(Saved data entries)
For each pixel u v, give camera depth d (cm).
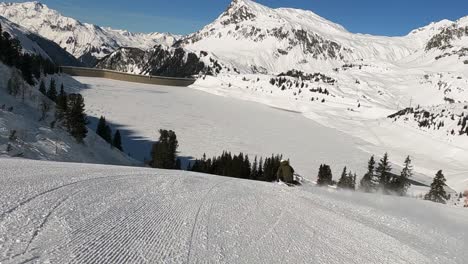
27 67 11444
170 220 798
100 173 1343
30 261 491
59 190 923
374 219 1033
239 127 17412
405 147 15875
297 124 19812
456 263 693
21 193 835
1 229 594
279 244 720
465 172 11806
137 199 959
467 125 15962
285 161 1805
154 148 8481
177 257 586
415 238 856
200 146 13188
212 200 1082
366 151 15038
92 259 532
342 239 796
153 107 19938
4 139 4912
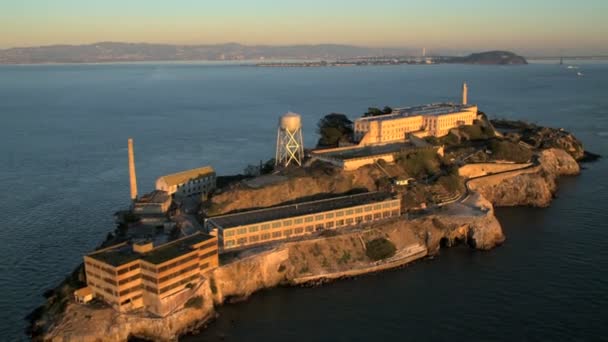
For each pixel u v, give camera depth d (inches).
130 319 4717.0
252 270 5565.9
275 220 6102.4
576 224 7308.1
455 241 6766.7
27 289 5477.4
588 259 6146.7
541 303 5196.9
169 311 4832.7
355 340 4660.4
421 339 4660.4
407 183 7741.1
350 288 5625.0
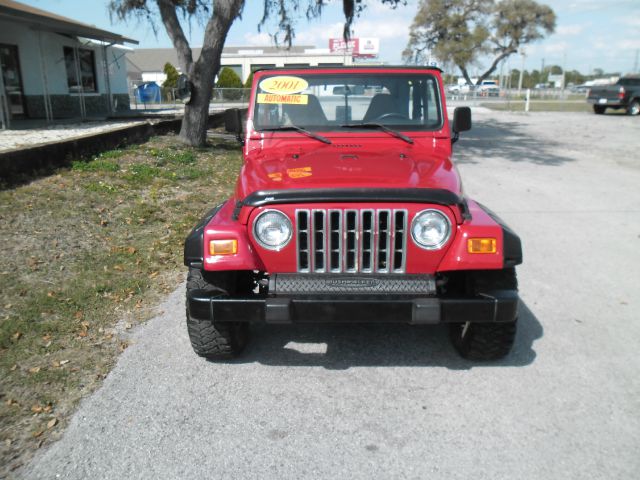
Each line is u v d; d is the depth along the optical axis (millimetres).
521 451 2811
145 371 3648
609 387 3402
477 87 55656
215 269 3170
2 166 7492
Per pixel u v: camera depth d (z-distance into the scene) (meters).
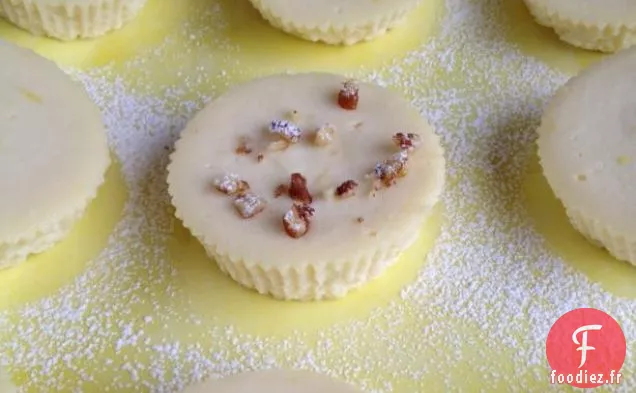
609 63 0.29
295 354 0.26
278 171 0.26
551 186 0.27
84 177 0.26
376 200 0.26
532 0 0.31
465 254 0.28
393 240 0.25
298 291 0.26
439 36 0.32
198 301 0.27
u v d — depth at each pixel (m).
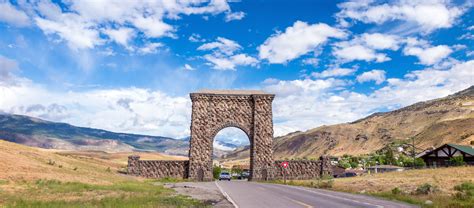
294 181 56.19
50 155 53.78
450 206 18.89
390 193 27.75
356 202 21.64
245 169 139.00
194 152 62.94
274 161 64.31
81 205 17.94
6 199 20.31
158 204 19.38
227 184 45.56
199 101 65.12
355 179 52.69
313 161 65.62
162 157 196.12
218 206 19.66
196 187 37.75
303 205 20.00
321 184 41.88
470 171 50.00
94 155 179.88
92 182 35.06
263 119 64.88
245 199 23.80
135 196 24.06
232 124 64.88
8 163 35.41
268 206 19.62
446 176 44.56
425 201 21.27
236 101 65.75
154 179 60.03
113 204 18.67
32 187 26.92
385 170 104.19
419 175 50.44
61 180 32.59
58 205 17.66
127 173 62.19
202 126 64.12
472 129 192.50
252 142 64.38
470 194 23.55
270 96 65.56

### Try it
Exclude every picture and copy the remaining data exactly.

### Response
For each pixel u v, give camera depth d (cm).
27 67 11444
170 220 798
100 173 1343
30 261 491
59 190 923
374 219 1033
239 127 17412
405 147 15875
297 124 19812
456 263 693
21 193 835
1 229 594
279 244 720
465 172 11806
137 199 959
467 125 15962
285 161 1805
154 148 8481
177 257 586
415 238 856
200 146 13188
212 200 1082
366 151 15038
92 259 532
342 239 796
153 107 19938
4 139 4912
For each pixel u v, give camera depth d (inches).
130 319 4717.0
252 270 5565.9
275 220 6102.4
576 224 7308.1
455 241 6766.7
27 289 5477.4
588 259 6146.7
541 303 5196.9
169 311 4832.7
355 340 4660.4
421 339 4660.4
407 183 7741.1
350 288 5625.0
Each line is u v d; d is the depth along the optical axis (millimetres).
521 451 2811
145 371 3648
609 387 3402
477 87 55656
215 269 3170
2 166 7492
Per pixel u v: camera depth d (z-distance into the scene) (meters).
609 63 0.29
295 354 0.26
278 171 0.26
551 186 0.27
84 177 0.26
376 200 0.26
532 0 0.31
465 254 0.28
393 240 0.25
298 291 0.26
439 36 0.32
198 301 0.27
u v d — depth at each pixel (m).
294 181 56.19
50 155 53.78
450 206 18.89
390 193 27.75
356 202 21.64
245 169 139.00
194 152 62.94
274 161 64.31
81 205 17.94
6 199 20.31
158 204 19.38
227 184 45.56
199 101 65.12
355 179 52.69
313 161 65.62
162 157 196.12
218 206 19.66
196 187 37.75
303 205 20.00
321 184 41.88
470 171 50.00
94 155 179.88
92 182 35.06
263 119 64.88
245 199 23.80
135 196 24.06
232 124 64.88
8 163 35.41
268 206 19.62
446 176 44.56
425 201 21.27
236 101 65.75
154 179 60.03
113 204 18.67
32 187 26.92
385 170 104.19
419 175 50.44
61 180 32.59
58 205 17.66
127 173 62.19
202 126 64.12
472 129 192.50
252 142 64.38
470 194 23.55
270 96 65.56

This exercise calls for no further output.